Je ne pensais pas, avant de commencer, que cela pouvait arriver. Mais soudain, j'ai la sensation distincte de la présence démoniaque devant moi. Je sens ce diable me regarder. Il me scrute. Cela me fait tourner la tête. L'air est devenu froid. Il fait terriblement froid. Le père Candido m'avait également prévenu de ces brusques changements de température. Mais c'est une chose d'entendre certaines choses. C'est une chose de les essayer. J'essaye de me concentrer. Je ferme les yeux et garde mon appel en mémoire. «Sortez donc rebelle. Sortez séducteur, plein de toute fraude et fausseté, ennemi de la vertu, persécuteur des innocents. Laissez la place au Christ, en qui il n'y a rien de vos œuvres (…) ».

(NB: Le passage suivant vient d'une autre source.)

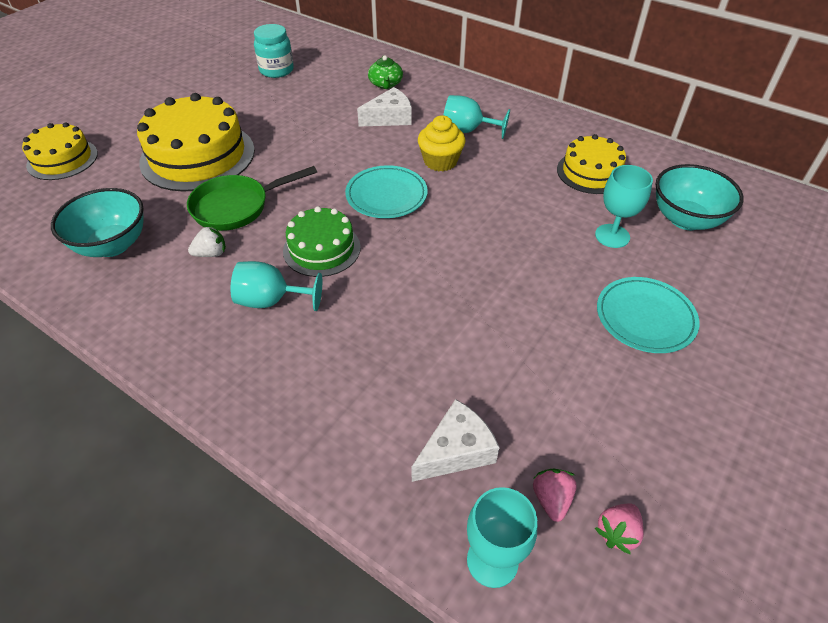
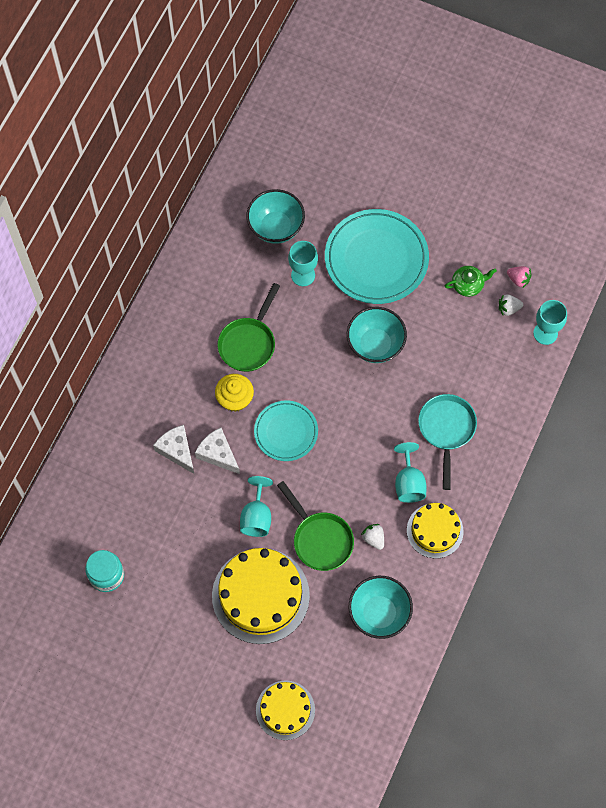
camera: 100 degrees left, 20 degrees up
(322, 249) = (353, 464): green cake -> none
(337, 359) = (446, 430): none -> turquoise pan
(385, 84) = (119, 465): green teapot -> green teapot (468, 285)
(456, 451) = (492, 356): white cheese -> white cheese (218, 454)
(467, 131) = (187, 384): turquoise goblet -> turquoise goblet (256, 517)
(497, 295) = (375, 345): none -> turquoise bowl
(513, 179) = (249, 343): none -> green pan
(551, 499) = (508, 309): pink strawberry -> white strawberry
(591, 172) = (230, 288): yellow cake -> yellow cake (435, 530)
(645, 318) = (376, 259): turquoise plate -> turquoise plate, size x1.70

C'est à ce stade qu'un événement inattendu se produit. Un fait qui ne se répétera jamais au cours de ma longue «carrière» d'exorciste. Le possédé devient un morceau de bois. Jambes étendues vers l'avant. La tête se tendit en arrière. Et il commence à léviter. Il s'élève horizontalement à un demi-mètre au-dessus du dossier de la chaise. Il reste là, immobile, pendant plusieurs minutes en suspension dans l'air. Le père Maximilian recule. Je reste à ma place. Le crucifix fermement tenu dans la main droite. Le rituel dans l'autre. Je me souviens de l'étole. Je le prends et laisse un lambeau toucher le corps du possédé. Il est toujours immobile. Rigide. Tais-toi. J'essaye de couler un autre coup. «(…) Alors que vous pouvez tromper l'homme, vous ne pouvez pas vous moquer de Dieu. Il vous jette, aux yeux desquels rien n'est caché. Il vous expulse, à la force de laquelle toutes choses sont soumises. Il vous exclut, vous qui avez préparé le feu éternel pour vous et vos anges. De sa bouche sort une épée tranchante: celui qui viendra juger les vivants et les morts, et les temps au moyen du feu. Amen".

Enfin, la libération
Un bruit sourd accueille mon Amen. Le possédé s'effondre sur la chaise. Des mots crachés que j'ai du mal à comprendre. Puis il dit en anglais: "Je sortirai le 21 juin à 15 heures. Je serai dehors le 21 juin à 15 heures". Alors regarde-moi. Maintenant, ses yeux ne sont plus que les yeux d'un pauvre paysan. Ils sont pleins de larmes. Je comprends qu'il est revenu à la raison. Je le serre dans mes bras. Et je lui dis: «Ça va bientôt finir». Je décide de répéter l'exorcisme chaque semaine. La même scène se répète à chaque fois. La semaine du 21 juin, je la laisse libre. Je ne veux pas interférer avec le jour où Lucifer a dit qu'il sortait. Je sais que je n'ai pas à me donner. Mais parfois, le diable est incapable de mentir. La semaine suivant celle du 21 juin, je le convoque à nouveau. Il arrive comme toujours accompagné du Père Massimiliano et du traducteur. Cela semble serein. Je commence à l'exorciser. Pas de réaction. Restez calme, clair, calme. Je lui arrose de l'eau bénite. Pas de réaction. Je lui demande de réciter l'Ave Maria avec moi. Il joue tout cela sans rage. Je lui demande de me dire ce qui s'est passé le jour où Lucifer a dit qu'il le quittait. Il me dit: «Comme chaque jour j'allais travailler seul dans les champs. En début d'après-midi, j'ai décidé de faire un tour avec le tracteur. À 15 heures, j'avais envie de crier très fort. Je pense que j'ai fait un cri terrifiant. À la fin du cri, je me sentais libre. Je ne peux pas l'expliquer. J'étais libre ». Un cas similaire ne m'arrivera plus jamais. Je ne serai plus jamais aussi chanceux, libérer une personne possédée en si peu de séances, en seulement cinq mois, un miracle.